Abloh’s vision, going back to Pyrex and through Louis Vuitton, drew in youth culture to create a more immersive, authentic experience. Abloh had previously said in interviews that he designs for his 17-year-old self – and that’s someone, in hindsight, who’s involved in the skate scene, takes an interest in graffiti, and has lofty goals in an industry notorious for gatekeeping. In turn, both Off-White and Abloh’s work for Louis Vuitton brought in personal inspiration that never felt like dabbling and, in several instances, elevated Black excellence directly and indirectly. Among them, Abloh’s alluded to the works of Basquiat, Martin Luther King, Jr., Quincy Jones’ “We Are The World,” and 1970s musical The Wiz without being heavy handed.

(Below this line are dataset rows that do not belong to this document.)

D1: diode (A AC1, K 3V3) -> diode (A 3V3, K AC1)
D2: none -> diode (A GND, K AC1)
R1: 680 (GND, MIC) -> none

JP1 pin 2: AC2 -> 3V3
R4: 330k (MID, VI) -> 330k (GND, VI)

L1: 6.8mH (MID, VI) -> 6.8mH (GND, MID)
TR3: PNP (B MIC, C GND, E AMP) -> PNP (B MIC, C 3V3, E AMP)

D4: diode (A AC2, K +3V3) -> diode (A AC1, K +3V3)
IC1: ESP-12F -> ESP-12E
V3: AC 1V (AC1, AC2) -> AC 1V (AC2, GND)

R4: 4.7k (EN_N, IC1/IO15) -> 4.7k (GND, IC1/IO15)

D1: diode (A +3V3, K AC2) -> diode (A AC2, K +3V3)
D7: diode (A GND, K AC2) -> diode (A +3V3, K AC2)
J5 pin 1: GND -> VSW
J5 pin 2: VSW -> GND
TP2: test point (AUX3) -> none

Too, at a time when many question the fashion industry having a voice in political and social justice issues, Abloh didn’t shy away from making a statement: For his 2019 museum show in Chicago, he opted to include a work referencing the killing of Laquan McDonald by police officers.
On the subject of gatekeeping, it’s easy for a designer breaking the mould – through vision, background, or race – to be thought of as an exception. The result, through fashion design and even in other industries, is monochrome thought and perspective, one often reflecting the White, western middle- to upper-class experience. It means some get lifted by virtue of mirrored social values, being able to access opportunities that others by not having that connection through a shared social experience get blocked from.
Abloh realised this and, when given a platform, utilised his position to inspire and uplift others. This was something as mundane as, after his appointment to Louis Vuitton, featuring more models of colour or female athletes in his runway presentations, or continuing hip-hop’s legacy of high-fashion aspiration into the 2010s by not only wearing but creating his own brands.
Aside from redefining aspiration – and elevating the “for us, by us” ethos – Abloh’s efforts outside of his brands involved giving back to his community and helping pave the way for other Black creatives: specifically, he helped redesign facilities for the Chicago Boys and Girls Clubs and the NikeLab Chicago Re-Creation Center, and set up a “Post-Modern” Scholarship Fund for Black students interested in breaking into the fashion industry.